Separator Test experiments are carried out for both oil and gas condensate mixtures. A sample of reservoir liquid is placed in the laboratory cell and brought to reservoir temperature and bubble-point pressure. Then the liquid is expelled from the cell through a number of stages of separation. Usually, two or three stages of separation are used, with the last stage at atmospheric pressure and near-ambient temperature (60 to 80°F).
The gas is let out of the separator through the top and is transferred to standard conditions, where its volume is measured. As for the differential liberation experiment, liquid dropping out from the gas is converted to an equivalent gas volume at standard conditions.
The liquid from the ﬁrst separator is let into a second separator at a lower pressure and temperature than the ﬁrst one. At which conditions, more gas will be liberated as sketched in the figure below. As with the gas from the ﬁrst separator, this gas is transferred to standard conditions.
The oil remaining after gas removal is brought to the conditions of the next separator stage. The gas is removed again and quantified by moles and specific gravity. Oil volume is noted, and the process is repeated until stock-tank conditions are reached. Final oil volume, Vo, and specific gravity, SGo, are measured at 60°F.
NB: Often the composition of the separator gas and stock tank gas are measured.
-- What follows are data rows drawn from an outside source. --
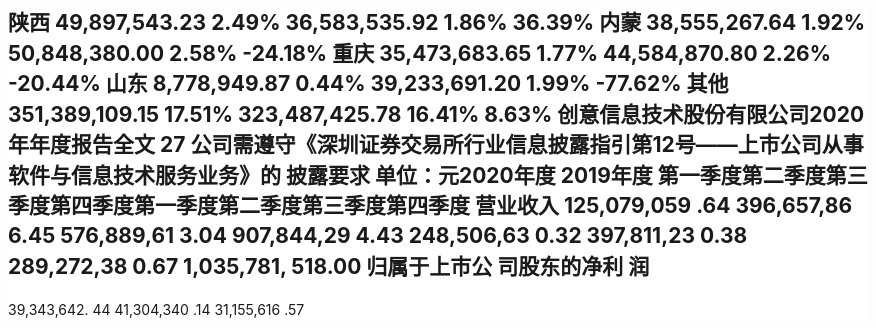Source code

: 陕西
49,897,543.23
2.49%
36,583,535.92
1.86%
36.39%
内蒙
38,555,267.64
1.92%
50,848,380.00
2.58%
-24.18%
重庆
35,473,683.65
1.77%
44,584,870.80
2.26%
-20.44%
山东
8,778,949.87
0.44%
39,233,691.20
1.99%
-77.62%
其他
351,389,109.15
17.51%
323,487,425.78
16.41%
8.63%
创意信息技术股份有限公司2020年年度报告全文
27
公司需遵守《深圳证券交易所行业信息披露指引第12号——上市公司从事软件与信息技术服务业务》的
披露要求
单位：元2020年度
2019年度
第一季度第二季度第三季度第四季度第一季度第二季度第三季度第四季度
营业收入
125,079,059
.64
396,657,86
6.45
576,889,61
3.04
907,844,29
4.43
248,506,63
0.32
397,811,23
0.38
289,272,38
0.67
1,035,781,
518.00
归属于上市公
司股东的净利
润
-
39,343,642.
44
41,304,340
.14
31,155,616
.57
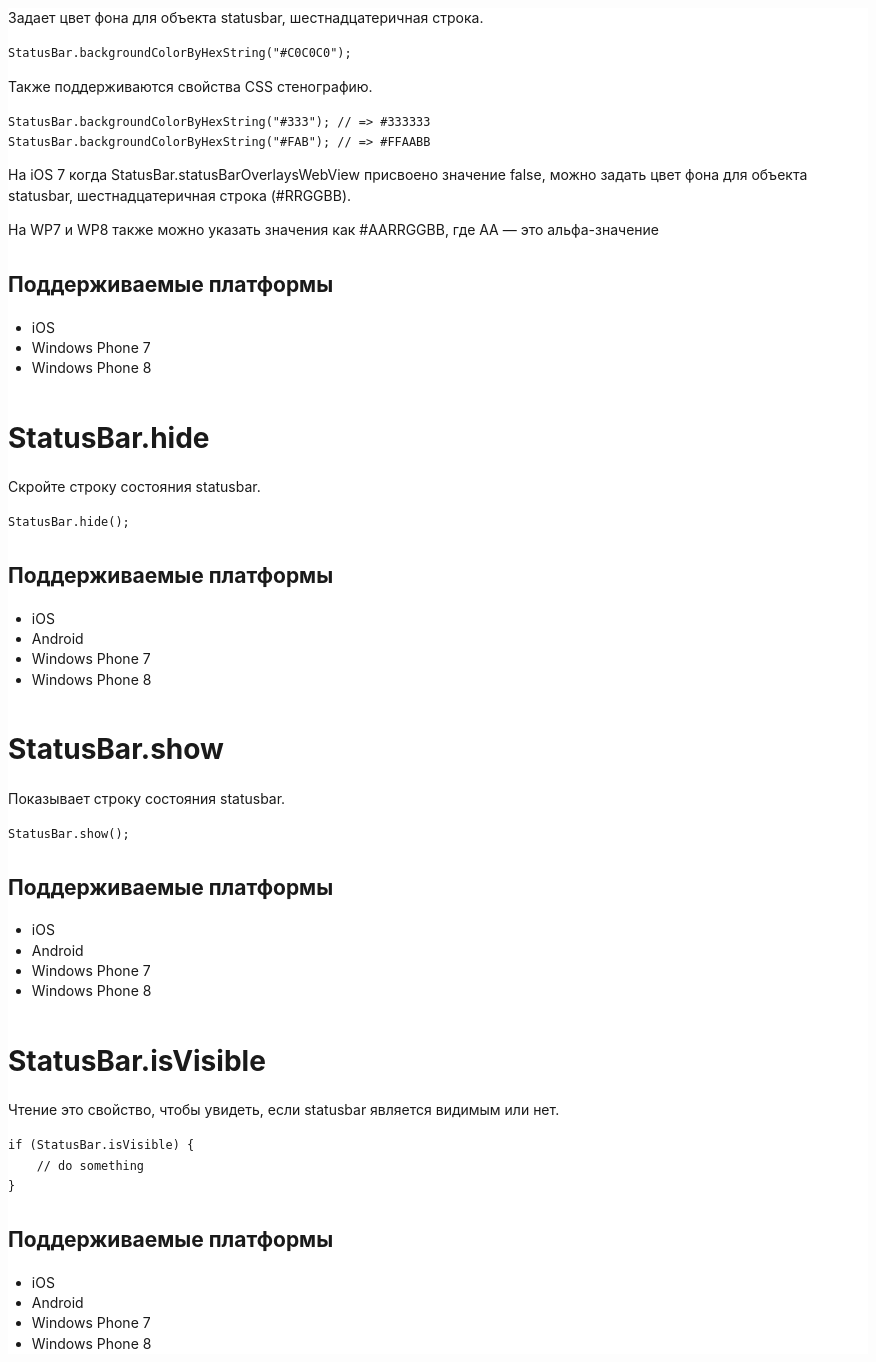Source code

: Задает цвет фона для объекта statusbar, шестнадцатеричная строка.

    StatusBar.backgroundColorByHexString("#C0C0C0");

Также поддерживаются свойства CSS стенографию.

    StatusBar.backgroundColorByHexString("#333"); // => #333333
    StatusBar.backgroundColorByHexString("#FAB"); // => #FFAABB

На iOS 7 когда StatusBar.statusBarOverlaysWebView присвоено значение false, можно задать цвет фона для объекта statusbar, шестнадцатеричная строка (#RRGGBB).

На WP7 и WP8 также можно указать значения как #AARRGGBB, где AA — это альфа-значение

## Поддерживаемые платформы

- iOS
- Windows Phone 7
- Windows Phone 8

# StatusBar.hide

Скройте строку состояния statusbar.

    StatusBar.hide();

## Поддерживаемые платформы

- iOS
- Android
- Windows Phone 7
- Windows Phone 8

# StatusBar.show

Показывает строку состояния statusbar.

    StatusBar.show();

## Поддерживаемые платформы

- iOS
- Android
- Windows Phone 7
- Windows Phone 8

# StatusBar.isVisible

Чтение это свойство, чтобы увидеть, если statusbar является видимым или нет.

    if (StatusBar.isVisible) {
        // do something
    }

## Поддерживаемые платформы

- iOS
- Android
- Windows Phone 7
- Windows Phone 8
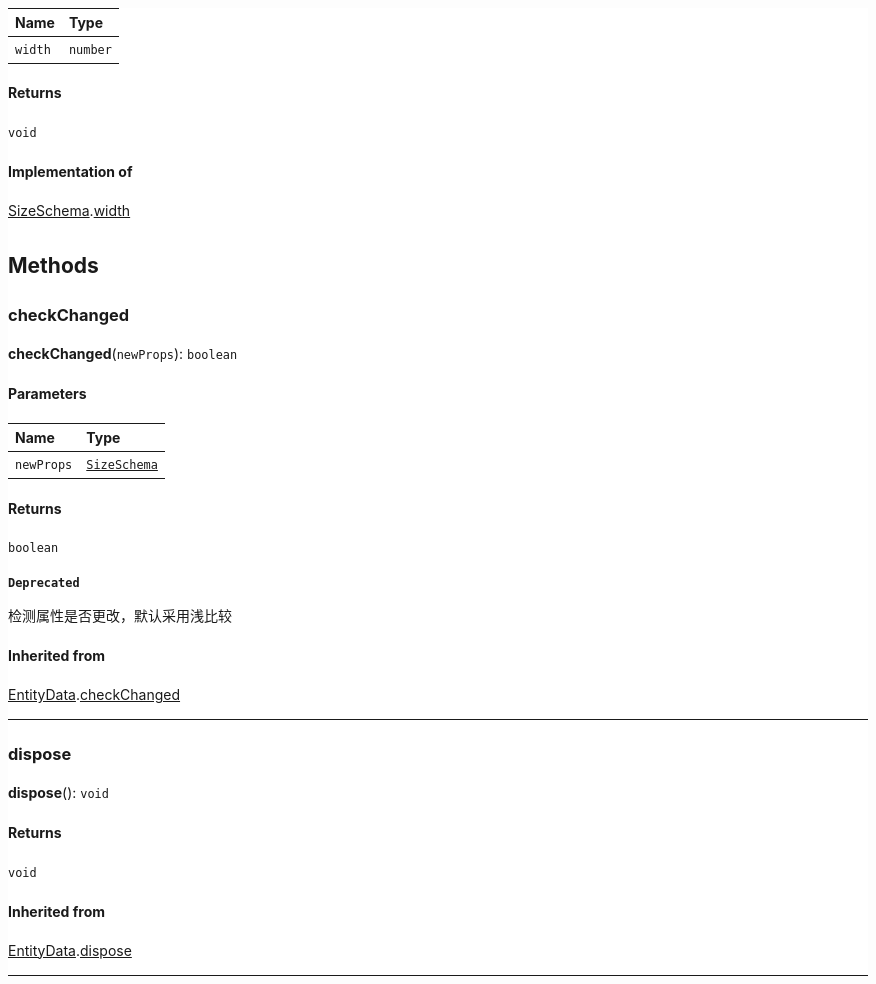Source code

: | Name | Type |
| :------ | :------ |
| `width` | `number` |

#### Returns

`void`

#### Implementation of

[SizeSchema](/auto-docs/fixed-layout-editor/interfaces/SizeSchema-1.md).[width](/auto-docs/fixed-layout-editor/interfaces/SizeSchema-1.md#width)

## Methods

### checkChanged

**checkChanged**(`newProps`): `boolean`

#### Parameters

| Name | Type |
| :------ | :------ |
| `newProps` | [`SizeSchema`](/auto-docs/fixed-layout-editor/interfaces/SizeSchema-1.md) | `Partial`<[`SizeSchema`](/auto-docs/fixed-layout-editor/interfaces/SizeSchema-1.md)> |

#### Returns

`boolean`

**`Deprecated`**

检测属性是否更改，默认采用浅比较

#### Inherited from

[EntityData](/auto-docs/fixed-layout-editor/classes/EntityData.md).[checkChanged](/auto-docs/fixed-layout-editor/classes/EntityData.md#checkchanged)

***

### dispose

**dispose**(): `void`

#### Returns

`void`

#### Inherited from

[EntityData](/auto-docs/fixed-layout-editor/classes/EntityData.md).[dispose](/auto-docs/fixed-layout-editor/classes/EntityData.md#dispose)

***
The separator test experiment results are presented in the following table. It includes a Bo-factor for the reservoir ﬂuid at the saturation point (199.7 bar) and reservoir temperature (97.8°C). This Bo-factor expresses how much saturated-oil at the reservoir temperature will shrink through a four-stage separation with separator temperatures and pressures as presented in Table. The remaining Bo-factors in the Table express the shrinkage of the oil from the current stage of the separation down to stock tank conditions. The separator gas/oil ratio equals the ratio between the volume of the gas liberated from the current stage taken to standard conditions and the volume of the oil from the last separator stage, which is at standard conditions.
* This example is from the book “Phase Behavior of Petroleum Reservoir Fluids”.
Using the separator test data, for a given set of separator conditions, in conjunction with the differential liberation data, will provide a means of obtaining the PVT parameters required for field use. It is considered that the differential liberation data can be used to describe the separation in the reservoir while the separator flash data account for the volume changes between reservoir and stock tank.